Una commossa standing ovation e assordanti applausi hanno accolto la proiezione del film “Desert Flower”, diretto dalla regista statunitense Sherry Horman e presentato nella sezione Giornate degli Autori alla 66^ Mostra del Cinema di Venezia. Protagonista assoluta di questa toccante pellicola è l’incredibile storia della top model somala Waris Dirie, fuggita dal deserto della sua Somalia appena tredicenne per sottrarsi a un matrimonio combinato con un uomo di 70 anni. Dopo una serie di avventure rocambolesche e dopo aver svolto mille lavori, Waris riesce a incantare un fotografo conosciuto per caso, che la ritrae e fa circolare le sue immagini nel mondo della moda: Waris diventerà nel giro di poco tempo una delle modelle più apprezzata da stilisti famosi e poserà per il calendario Pirelli dl 1997.
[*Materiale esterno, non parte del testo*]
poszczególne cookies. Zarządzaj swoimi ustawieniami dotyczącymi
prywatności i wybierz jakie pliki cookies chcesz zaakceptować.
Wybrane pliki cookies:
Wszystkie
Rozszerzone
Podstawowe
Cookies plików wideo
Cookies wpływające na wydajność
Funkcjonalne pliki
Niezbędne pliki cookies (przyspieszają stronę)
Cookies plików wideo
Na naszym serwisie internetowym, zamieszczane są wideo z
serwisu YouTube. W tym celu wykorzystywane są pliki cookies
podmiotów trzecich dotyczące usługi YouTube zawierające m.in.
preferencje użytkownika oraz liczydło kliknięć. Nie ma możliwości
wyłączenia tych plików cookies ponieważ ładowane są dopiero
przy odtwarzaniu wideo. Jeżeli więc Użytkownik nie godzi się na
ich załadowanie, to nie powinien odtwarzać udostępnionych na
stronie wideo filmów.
Waris arriva in Europa con una lacerante ferita, fisica ed esistenziale: come molte sue coetanee nate in Africa, infatti, da bambina subisce una mutilazione genitale, una pratica tradizionale in molte zone del continente, che la segnerà per tutta la vita. All’apice del successo la Dirie decide di rendere pubblico il suo segreto, squarciando il velo di silenzio che spesso circonda la sorte di milioni di donne costrette a subire questa pratica in tutto il mondo.
La sua storia diventa anche un libro, “Il fiore del deserto”, a cui è ispirato il film in concorso a Venezia: Waris diventa un’instancabile attivista per i diritti delle donne africane attraverso una fondazione che porta il suo nome, impegnata soprattutto a diffondere informazioni su queste pratiche di cui sono vittime molte bambine africane. Il fatto che questo accada spesso con il consenso di madri, sorelle, zie, secondo la Dirie, si deve proprio a una scarsa consapevolezza sulle implicazioni che le mgf avranno per le vite delle future donne. Il suo impegno le è valso la nomina ad ambasciatrice delle Nazioni Unite.
Sul grande schermo la storia di Waris è interpretata dall’attrice e modella etiope Liya Kebede (foto), presente in sala accanto all’autrice del libro, alla regista e alla giovane attrice Soraya Omar Scego, che ha interpretato il ruolo della Dirie da piccola. Il film, nonostante alcune scene estremamente dure, vuole documentare non solo la sofferenza ma, in ultima analisi, la gioia di vivere nonostante tutto: un augurio che presto le donne africane possano essere libere di esprimere a pieno la loro femminilità conservando la piena integrità dei loro corpi.